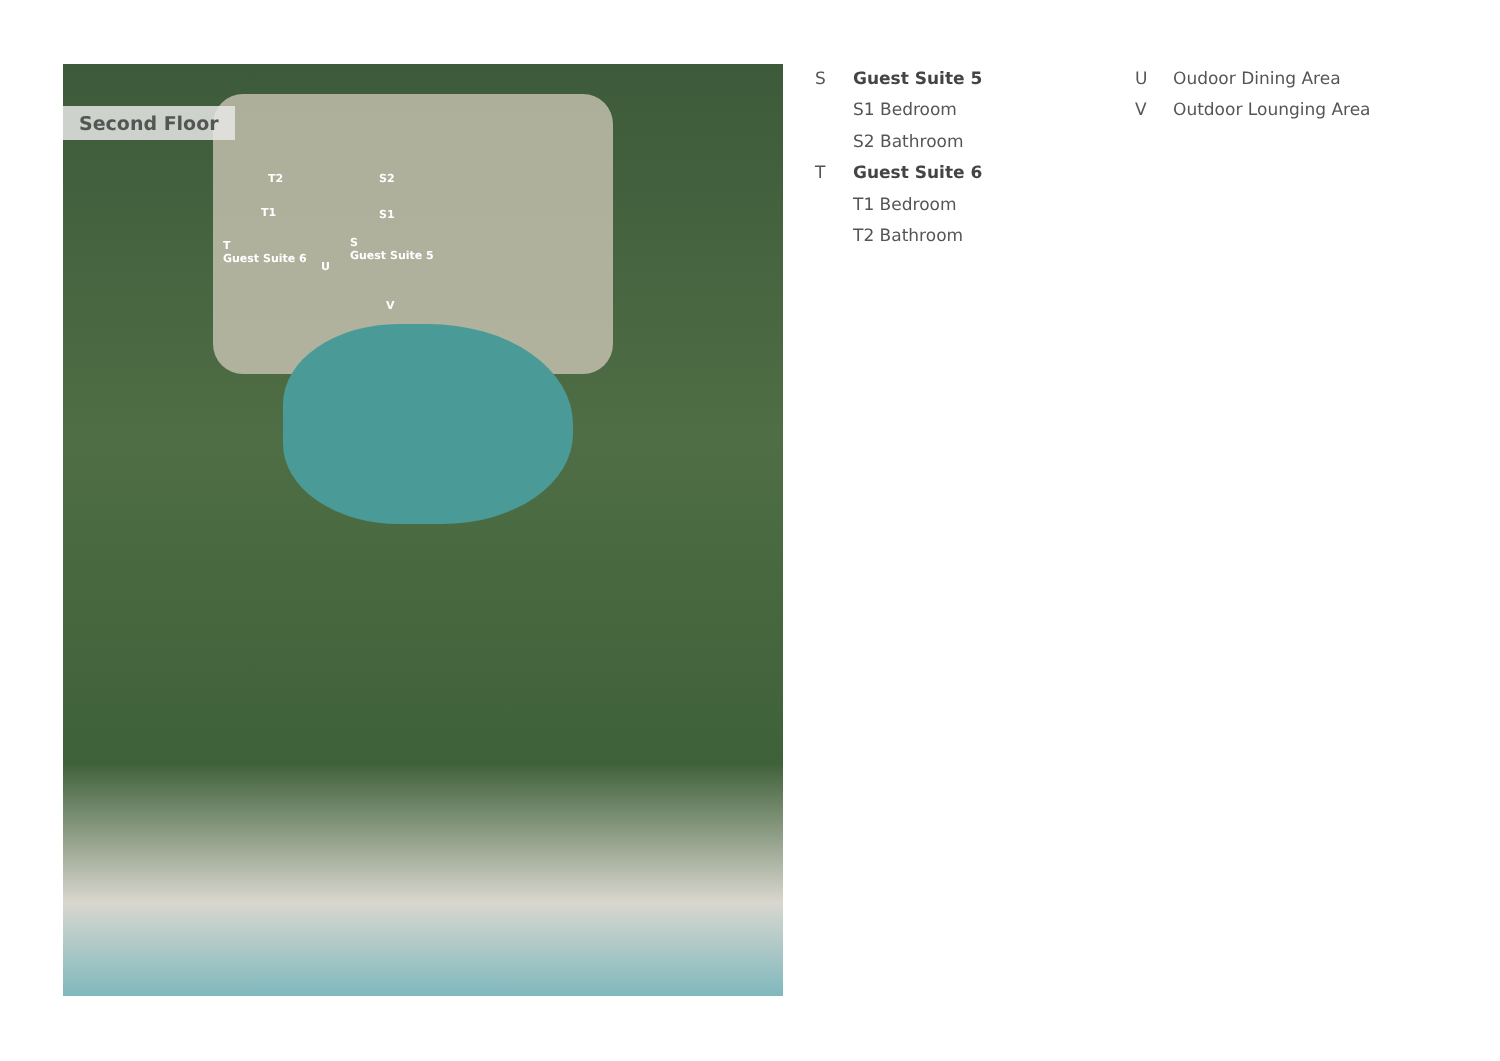Second Floor
T2 S2
T1 S1
T
Guest Suite 6
S
Guest Suite 5
U
V
S Guest Suite 5
S1 Bedroom
S2 Bathroom
T Guest Suite 6
T1 Bedroom
T2 Bathroom
U Oudoor Dining Area
V Outdoor Lounging Area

EXERCISE BRIEF: Once the pictures are set aside, retype the rest of the listing exactly.

WRITTEN REPLY:
Second Floor
T2 S2
T1 S1
T
Guest Suite 6
S
Guest Suite 5
U
V
S Guest Suite 5
S1 Bedroom
S2 Bathroom
T Guest Suite 6
T1 Bedroom
T2 Bathroom
U Oudoor Dining Area
V Outdoor Lounging Area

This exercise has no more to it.